(DOWNLOAD) "The Two Cultures: The Literary Moderns Revisited (Report)" by Forum on Public Policy: A Journal of the Oxford Round Table # Book PDF Kindle ePub Free
eBook details
- Title: The Two Cultures: The Literary Moderns Revisited (Report)
- Author : Forum on Public Policy: A Journal of the Oxford Round Table
- Release Date : January 22, 2007
- Genre: Law,Books,Professional & Technical,
- Pages : * pages
- Size : 272 KB
Description
Abstract Leading from C.P.Snow's comments in his Rede Lecture of 1959, regarding "self-impoverishment" on the part of both scientists and literary intellectuals,this essay begins by examining texts by two of the writers in question: "The Waste Land", by T.S.Eliot and Women in Love, by D.H.Lawrence. Noting, as Snow does, the pessimistic tone regarding the individual human condition informing these literary works, as well as what Snow terms their Luddite attitude regarding industry, technology, and scientific advance in general, the essay will highlight the authors' dismissal of the possiblities for concrete, collective economic betterment presented by the natural and physical sciences in the very period, the mid-Twentieth Century, when Eliot, Lawrence, Franz Kafka, and other literary pessimists held center stage in British, European, and American classrooms. The essay will then shift its attention to the Twentieth Century literary titan, Alexandr Solzhenitsyn, one of whose massive novels, Cancer Ward, emerges from the writer's comprehensive familiarity with the medical sciences. The author of The First Circle,The Gulag Archipelago, and Cancer Ward presupposes an educated readership conversant with primary facts and issues in both the humanities and the sciences.
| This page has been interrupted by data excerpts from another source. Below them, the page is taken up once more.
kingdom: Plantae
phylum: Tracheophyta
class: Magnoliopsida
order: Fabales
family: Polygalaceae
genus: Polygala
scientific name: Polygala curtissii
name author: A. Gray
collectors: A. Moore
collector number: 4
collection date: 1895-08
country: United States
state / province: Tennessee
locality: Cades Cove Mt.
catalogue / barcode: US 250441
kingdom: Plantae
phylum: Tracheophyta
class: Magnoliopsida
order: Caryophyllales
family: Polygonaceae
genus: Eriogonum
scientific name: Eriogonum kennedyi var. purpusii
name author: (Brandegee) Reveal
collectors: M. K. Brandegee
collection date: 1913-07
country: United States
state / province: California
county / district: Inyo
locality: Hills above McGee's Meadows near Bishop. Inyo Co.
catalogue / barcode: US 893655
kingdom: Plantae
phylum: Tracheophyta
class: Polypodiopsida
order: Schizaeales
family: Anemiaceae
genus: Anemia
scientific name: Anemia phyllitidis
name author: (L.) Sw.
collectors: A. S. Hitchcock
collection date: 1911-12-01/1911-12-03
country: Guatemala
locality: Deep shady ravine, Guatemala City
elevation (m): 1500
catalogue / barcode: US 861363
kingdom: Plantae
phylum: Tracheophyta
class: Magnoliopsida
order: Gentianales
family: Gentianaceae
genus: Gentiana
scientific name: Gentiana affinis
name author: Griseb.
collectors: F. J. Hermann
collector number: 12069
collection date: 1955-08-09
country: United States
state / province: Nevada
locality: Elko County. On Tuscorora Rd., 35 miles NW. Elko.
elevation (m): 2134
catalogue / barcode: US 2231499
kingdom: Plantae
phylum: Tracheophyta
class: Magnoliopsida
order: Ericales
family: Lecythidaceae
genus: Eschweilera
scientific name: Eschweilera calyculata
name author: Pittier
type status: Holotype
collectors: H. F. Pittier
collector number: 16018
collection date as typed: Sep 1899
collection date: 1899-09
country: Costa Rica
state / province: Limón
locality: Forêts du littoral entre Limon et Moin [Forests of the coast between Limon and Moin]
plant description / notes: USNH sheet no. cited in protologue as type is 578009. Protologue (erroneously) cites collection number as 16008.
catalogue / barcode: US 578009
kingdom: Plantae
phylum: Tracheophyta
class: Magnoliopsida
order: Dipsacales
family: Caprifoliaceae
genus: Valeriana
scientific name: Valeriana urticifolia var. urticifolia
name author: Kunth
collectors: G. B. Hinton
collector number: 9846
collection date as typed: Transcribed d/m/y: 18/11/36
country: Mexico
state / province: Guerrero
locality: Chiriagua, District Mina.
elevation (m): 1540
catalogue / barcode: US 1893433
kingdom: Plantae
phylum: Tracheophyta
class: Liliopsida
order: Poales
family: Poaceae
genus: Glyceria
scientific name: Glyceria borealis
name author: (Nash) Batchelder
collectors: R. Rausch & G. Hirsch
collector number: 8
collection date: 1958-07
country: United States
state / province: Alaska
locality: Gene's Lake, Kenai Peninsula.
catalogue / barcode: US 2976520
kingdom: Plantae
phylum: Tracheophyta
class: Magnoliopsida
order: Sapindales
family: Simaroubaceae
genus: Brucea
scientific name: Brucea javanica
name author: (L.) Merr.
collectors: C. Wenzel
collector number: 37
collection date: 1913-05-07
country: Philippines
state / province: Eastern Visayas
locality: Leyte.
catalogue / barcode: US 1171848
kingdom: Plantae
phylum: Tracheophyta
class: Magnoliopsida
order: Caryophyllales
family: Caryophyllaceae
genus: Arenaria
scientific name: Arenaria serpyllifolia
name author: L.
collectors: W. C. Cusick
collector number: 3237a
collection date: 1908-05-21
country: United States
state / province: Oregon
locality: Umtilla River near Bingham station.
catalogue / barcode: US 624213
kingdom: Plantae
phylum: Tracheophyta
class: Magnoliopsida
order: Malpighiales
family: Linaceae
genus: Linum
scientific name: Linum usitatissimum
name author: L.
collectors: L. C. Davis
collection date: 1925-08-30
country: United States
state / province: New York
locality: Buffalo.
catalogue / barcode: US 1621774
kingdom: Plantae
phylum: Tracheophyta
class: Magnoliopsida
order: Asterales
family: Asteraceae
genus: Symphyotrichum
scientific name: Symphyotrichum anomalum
Therefore, while neither experimental in style nor blindly optimistic regarding a utopian future through science, the novel suggests another possibility: an ethically aware, active populace, educated in both the arts and the sciences, capable of using its knowledge for both individual well-being in the spiritual sense and collective well-being in the socioeconomic sense. The essay will focus on the dual function of medical science in Cancer Ward, as literary metaphor and as bureaucratic fact in the now defunct soviet Union. The paper will conclude with a retrospective look at the teaching of the modern literary canon in American classrooms of the 1960's and beyond, and a suggestion for revision of that pedagogic approach, which marginalizes scientific elements in those texts.